Segment Start: SOURCE EXTRACT
Re: Proposal of tunable fix for scalability of 8.4

From: "Jignesh K(dot) Shah" <J(dot)K(dot)Shah(at)Sun(dot)COM>
To: Scott Carey <scott(at)richrelevance(dot)com>
Cc: Tom Lane <tgl(at)sss(dot)pgh(dot)pa(dot)us>, Kevin Grittner <Kevin(dot)Grittner(at)wicourts(dot)gov>, "pgsql-performance(at)postgresql(dot)org" <pgsql-performance(at)postgresql(dot)org>
Subject: Re: Proposal of tunable fix for scalability of 8.4
Date: 2009-03-12 18:37:32
Message-ID: 49B9566C.3010708@sun.com
Views: Raw Message | Whole Thread | Download mbox | Resend email
Thread:
Lists: pgsql-performance

On 03/12/09 13:48, Scott Carey wrote:
> On 3/11/09 7:47 PM, "Tom Lane" <tgl(at)sss(dot)pgh(dot)pa(dot)us> wrote:
>
> All I'm adding, is that it makes some sense to me based on my
> experience in CPU / RAM bound scalability tuning. It was expressed
> that the test itself didn't even make sense.
Segment End: SOURCE EXTRACT
Segment Start: STORED DATA
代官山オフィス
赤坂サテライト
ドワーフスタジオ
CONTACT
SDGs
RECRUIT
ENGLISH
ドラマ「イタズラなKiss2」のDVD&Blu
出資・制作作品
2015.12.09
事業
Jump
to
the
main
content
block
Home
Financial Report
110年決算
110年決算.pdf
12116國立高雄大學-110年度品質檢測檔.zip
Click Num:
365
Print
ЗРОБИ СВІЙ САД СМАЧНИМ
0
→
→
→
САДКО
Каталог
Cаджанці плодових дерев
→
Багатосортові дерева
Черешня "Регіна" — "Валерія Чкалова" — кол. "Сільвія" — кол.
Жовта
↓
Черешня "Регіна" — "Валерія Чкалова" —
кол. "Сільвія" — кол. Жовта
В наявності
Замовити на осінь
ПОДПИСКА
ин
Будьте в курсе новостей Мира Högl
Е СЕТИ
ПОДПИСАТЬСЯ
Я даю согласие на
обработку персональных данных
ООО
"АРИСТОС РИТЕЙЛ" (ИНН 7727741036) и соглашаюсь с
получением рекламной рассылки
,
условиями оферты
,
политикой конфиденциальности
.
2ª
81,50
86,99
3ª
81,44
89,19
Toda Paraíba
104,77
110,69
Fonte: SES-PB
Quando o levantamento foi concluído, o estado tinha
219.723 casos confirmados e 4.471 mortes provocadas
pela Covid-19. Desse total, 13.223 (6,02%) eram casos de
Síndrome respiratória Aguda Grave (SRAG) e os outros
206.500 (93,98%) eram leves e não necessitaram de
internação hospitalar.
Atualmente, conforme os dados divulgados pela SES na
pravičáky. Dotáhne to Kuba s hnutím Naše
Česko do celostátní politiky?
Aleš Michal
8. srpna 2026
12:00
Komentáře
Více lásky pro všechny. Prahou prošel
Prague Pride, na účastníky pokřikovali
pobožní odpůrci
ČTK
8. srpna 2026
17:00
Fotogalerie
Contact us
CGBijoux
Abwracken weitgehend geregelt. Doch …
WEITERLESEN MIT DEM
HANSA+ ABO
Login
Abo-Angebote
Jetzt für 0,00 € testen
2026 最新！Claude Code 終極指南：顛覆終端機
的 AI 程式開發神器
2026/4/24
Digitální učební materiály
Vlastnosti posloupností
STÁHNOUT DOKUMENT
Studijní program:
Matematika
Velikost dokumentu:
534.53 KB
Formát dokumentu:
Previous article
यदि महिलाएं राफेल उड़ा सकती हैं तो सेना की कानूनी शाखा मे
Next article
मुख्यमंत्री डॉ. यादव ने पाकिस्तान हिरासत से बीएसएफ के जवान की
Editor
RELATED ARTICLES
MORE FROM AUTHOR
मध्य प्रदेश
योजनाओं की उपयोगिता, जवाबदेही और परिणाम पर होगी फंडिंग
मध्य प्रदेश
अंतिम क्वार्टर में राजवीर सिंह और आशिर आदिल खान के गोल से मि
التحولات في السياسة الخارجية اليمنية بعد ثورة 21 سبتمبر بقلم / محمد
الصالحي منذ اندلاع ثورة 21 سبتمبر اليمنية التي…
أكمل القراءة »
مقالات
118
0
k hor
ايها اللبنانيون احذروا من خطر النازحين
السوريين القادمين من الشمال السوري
Segment End: STORED DATA
Continue the mailing-list message about a tunable scalability fix for PostgreSQL 8.4 from the point at which it stops. The data above is not needed for this exercise.

>
> I was wrong in my understanding of what the change did. If it wakes
> ALL waiters up there is an indeterminate amount of time a lock will wait.
> However, if instead of waking up all of them, if it only wakes up the
> shared readers and leaves all the exclusive ones at the front of the
> queue, there is no possibility of starvation since those exclusives
> will be at the front of the line after the wake-up batch.
>
> As for this being a use case that is important:
>
> * SSDs will drive the % of use cases that are not I/O bound up
> significantly over the next couple years. All postgres installations
> with less than about 100GB of data TODAY could avoid being I/O bound
> with current SSD technology, and those less than 2TB can do so as well
> but at high expense or with less proven technology like the ZFS L2ARC
> flash cache.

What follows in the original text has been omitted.